WAKELIN.—In loving memory of Lance-Corpl. C. H. WAKELIN, who was killed in action in France on July 26, 1917 ; aged 26 years.
“ His King and country called him,
The call was not in vain ;
On Britain’s roll of honour
You will find our loved one’s name.
We think of him in silence,
No eyes may see us weep ;
But ever deep within our hearts
His memory we’ll ever keep.”
—From his loving Mother and Father, Sisters and Brother.

Horswill, Algernon Sidney. Died 26th Mar 1917

Algernon Sidney Horswill was born 2nd March 1892 to Charles and Fanny Horswill at Coventry, Warwickshire and was baptised 26th December 1892 at Holy Trinity Church Coventry. The family were living at 4 Irby Terrace, Foleshill Road, Coventry and his father occupation is given as clerk.   Algernon’s parents were married 18th September 1890 at the Parish Church of St Thomas Coventry.   Algernon’s mother‘s maiden name was Burton. On the census of 1901 Algernon is the only child and his father, Charles is working as a clerk in the cycle trade and they are all living at Palmerston Road Coventry in the Parish of St. Thomas Coventry.

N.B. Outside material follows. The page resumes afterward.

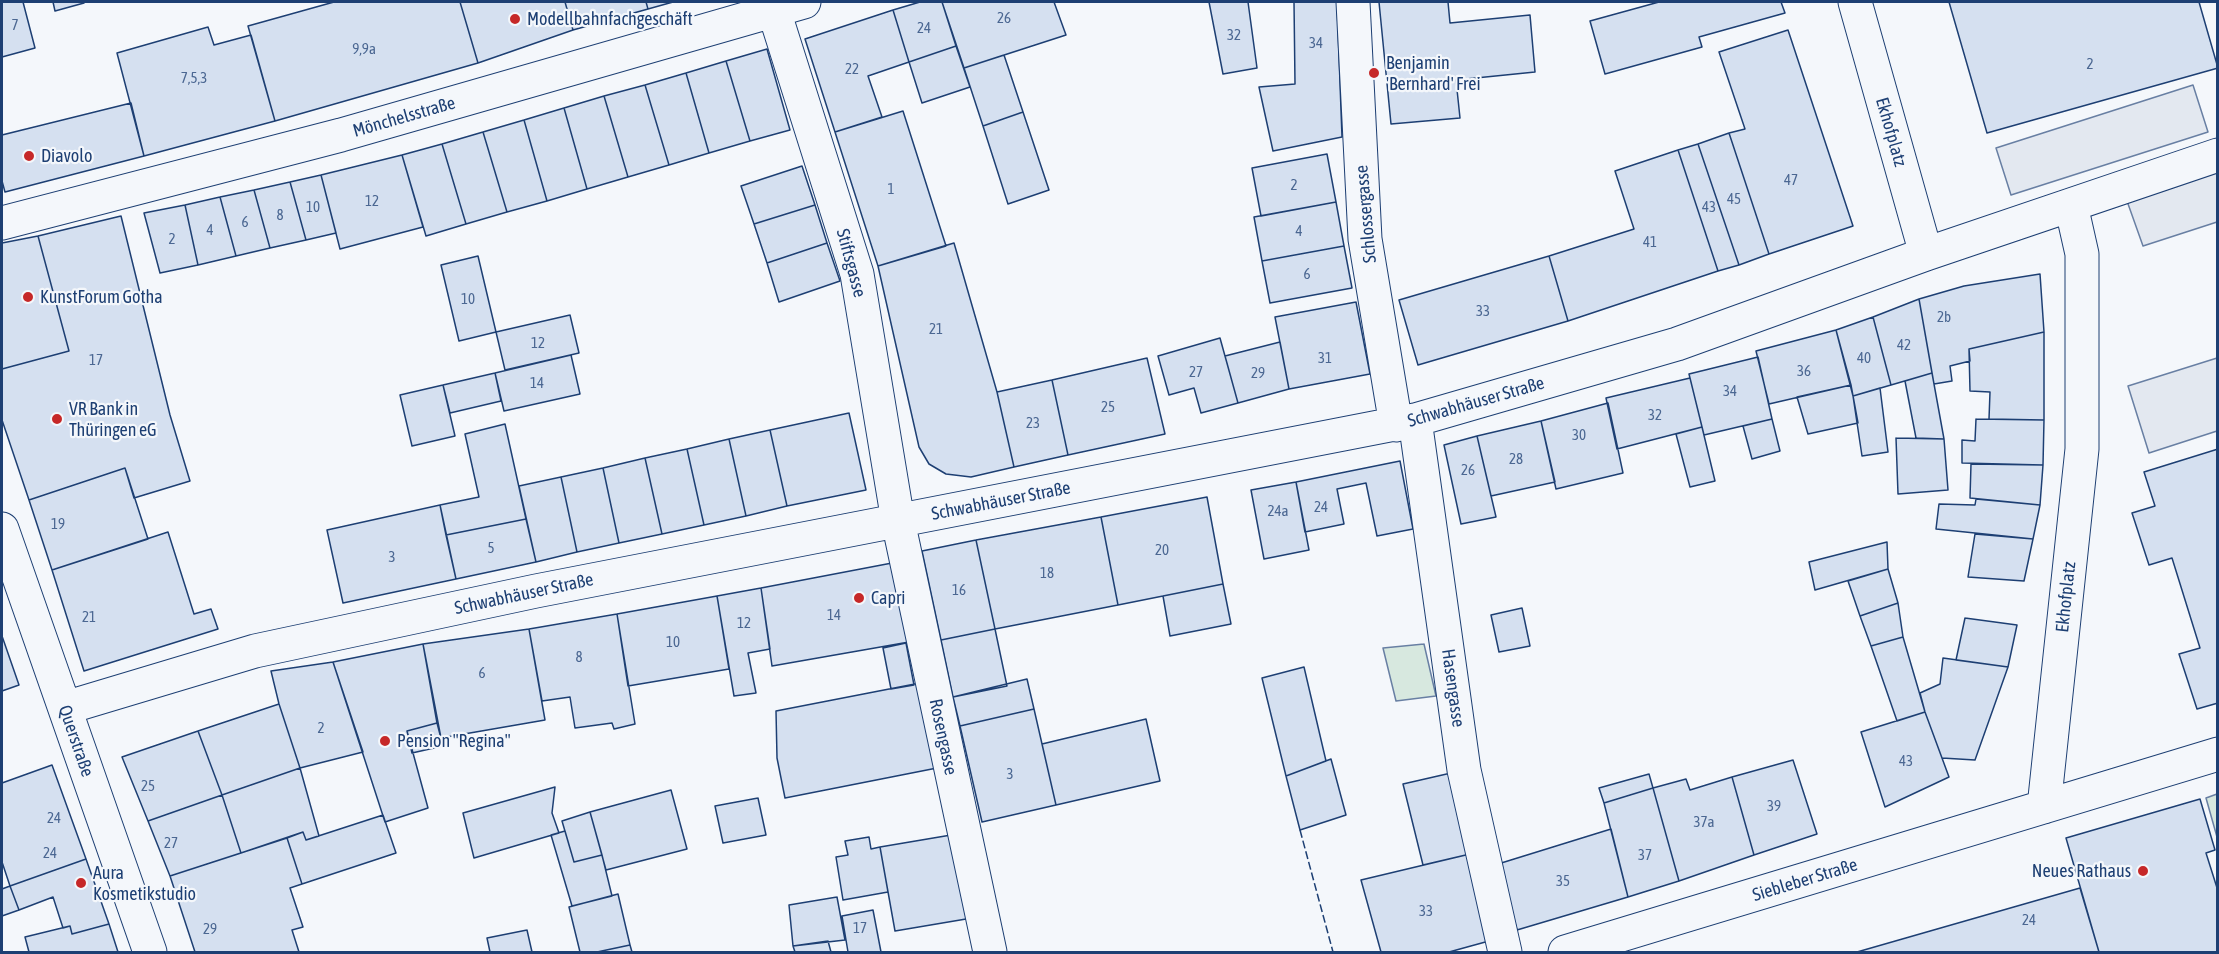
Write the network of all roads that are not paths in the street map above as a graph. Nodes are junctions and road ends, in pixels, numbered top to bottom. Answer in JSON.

By the time of the next census, 1911, Algernon and his parents are living in Rugby at 48 Craven Road. Algernon is a teacher for the Warwickshire County Council and his father is a bookkeeper at engineering works.

Algernon went as a student to St Marks College Chelsea and where on the 21st October 1912 he signed an Attestation form to serve in the Territorial Force, he was then aged 20 years 7 months and his number on the form was 1319.

His Battalion was formed at Stamford Brook September 1914

Moved to Staines November 1914 and joined the 201st Brigade 0f the Welsh Division

Moved to Cambridge and Transferred to Welsh Border Brigade, of the Welsh Division

Moved to Bedford May 1915

Unit renamed 160th Brigade and the 53rd Division 13th May 1915

Mobilised for war 18th July 1915

Landed at Sulva Bay, Gallipoli 9th August 1915 and was engaged in the action and were also at the Battle of Scimitar Hill. Due to heavy losses from the fighting and the severe weather conditions they were evacuated to Egypt December 1915

In November 1915 the Rugby Advertiser reported a letter Private A. S. Horswill, a former member of Murray School Staff wrote to Mr. W. T. Coles Hodges from a “dug out” in the Mediterranean theatre says:-

“We landed on August 9th three weeks after leaving England, and proceeded straight to the firing line under shrapnel fire.   We saw life for four days. Talk about snipers! They were up in the trees, absolutely surrounding us; they were the chief cause of the casualties. Fortunately they were more or less indifferent shots; otherwise we should have come off worse off than we did. Since then we have had various trips to firing line, interspersed with spasms of “fatigue” work, unloading lighters, filling water-cans for the firing line, and digging. We see some glorious sunsets out here at times; also some very fine play of light on various islands. I myself never believed the deep blue sea theory till we came out here. In the Mediterranean you get a lovely ultra-marine in the day, which gradually darkens to deep indigo in the evening.”

He saw action at the Battle of Romani 4th – 5th August 1916 and was involved in the Second Battle of Gaza 17 – 19 April 1917, by this date he had been reported missing and was listed as having been killed in action 26th March 1917.


Algernon’s service number was changed from 1319 to 290110, and in the Commonwealth War Graves Commission records he is also under service number TF/290110 2nd/10th Bn. Middlesex Regiment and with that last service number CWGC gives the place of his memorial. In the Forces War Record Algernon is under 290110 (late 1319) and he is given as being in the E. E. F. Signal Section and is given as missing 26th March 1917 but with no place of a memorial in their records, under TF/290110 he is given as being killed in action 26th March 1917 and the record names his parents and their address 48 Craven Road Rugby.

Algernon’s name is on the Jerusalem Memorial, panels 41 and 42, for those who have no known grave and also on the Rugby Memorial Gates. He was 25 years of age at the time of his death and had never married and was the only child of Charles and Fanny Horswill.

Algernon was awarded the Victory Medal and the British War Medal.